Goal – Return the lines below word for word, beginning with the line that contains "class: Coniocybomycetes" and continuing through the line that contains "genus: Geum", with both of those lines included.

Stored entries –
┌──

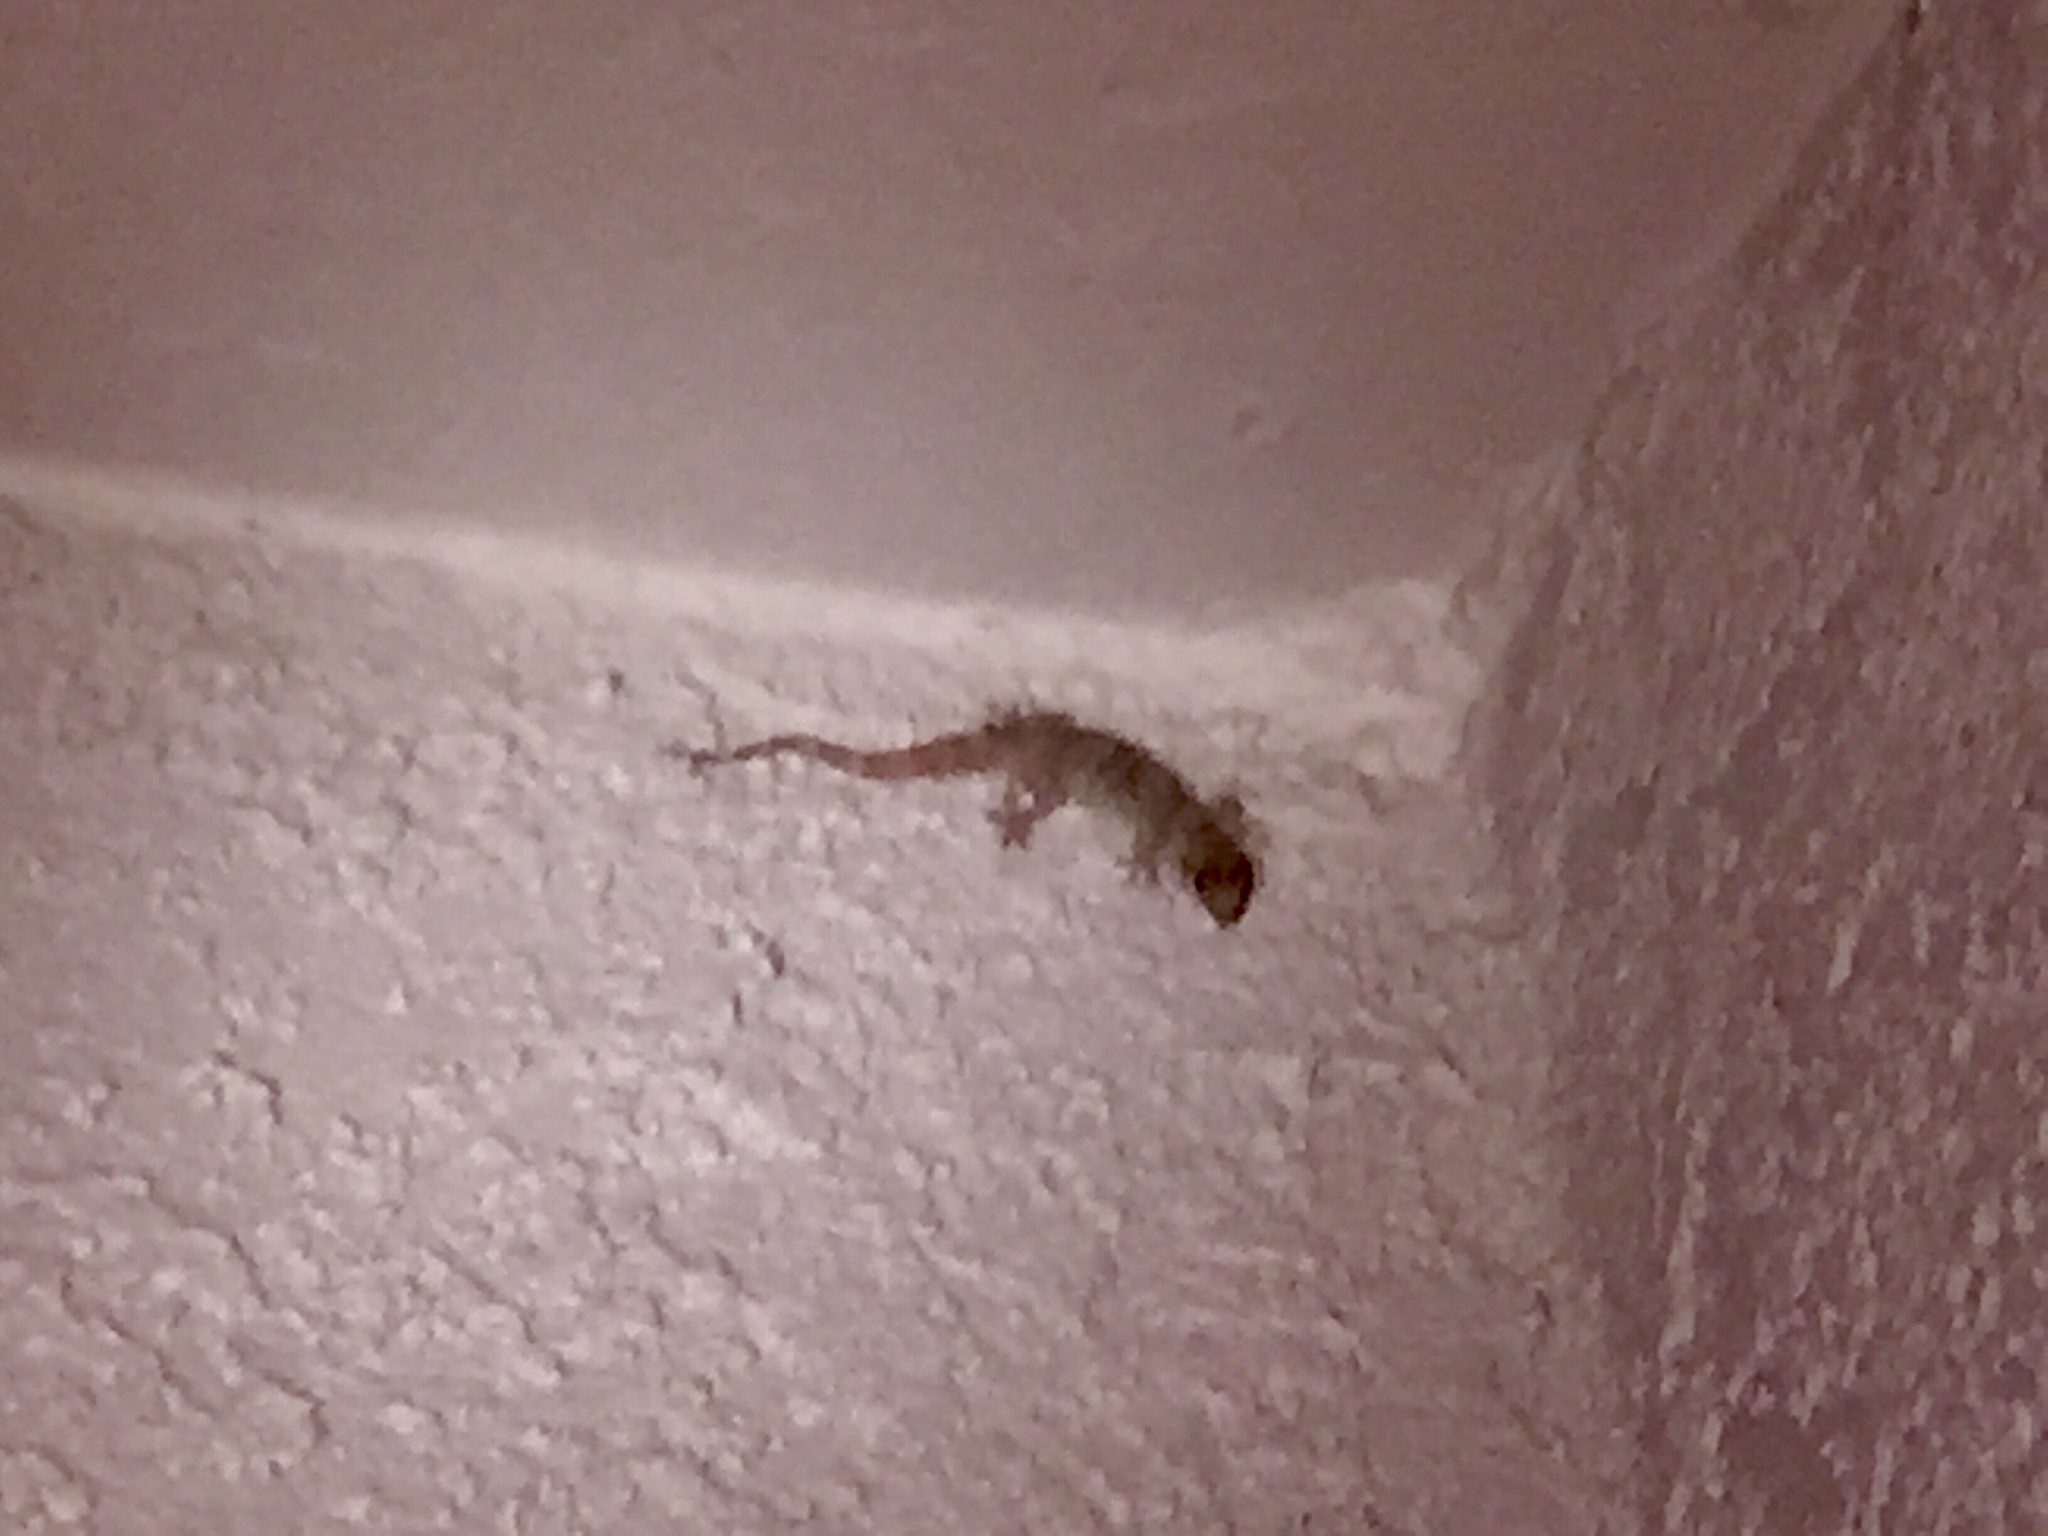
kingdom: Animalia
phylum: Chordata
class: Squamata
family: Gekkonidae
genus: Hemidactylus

└──
┌──

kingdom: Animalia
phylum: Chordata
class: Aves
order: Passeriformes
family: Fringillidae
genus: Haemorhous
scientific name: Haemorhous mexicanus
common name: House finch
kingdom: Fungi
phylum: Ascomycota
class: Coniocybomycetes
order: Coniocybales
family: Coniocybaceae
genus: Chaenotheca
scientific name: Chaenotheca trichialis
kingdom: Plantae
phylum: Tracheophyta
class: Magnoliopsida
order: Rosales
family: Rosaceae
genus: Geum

└──

Final result –
class: Coniocybomycetes
order: Coniocybales
family: Coniocybaceae
genus: Chaenotheca
scientific name: Chaenotheca trichialis
kingdom: Plantae
phylum: Tracheophyta
class: Magnoliopsida
order: Rosales
family: Rosaceae
genus: Geum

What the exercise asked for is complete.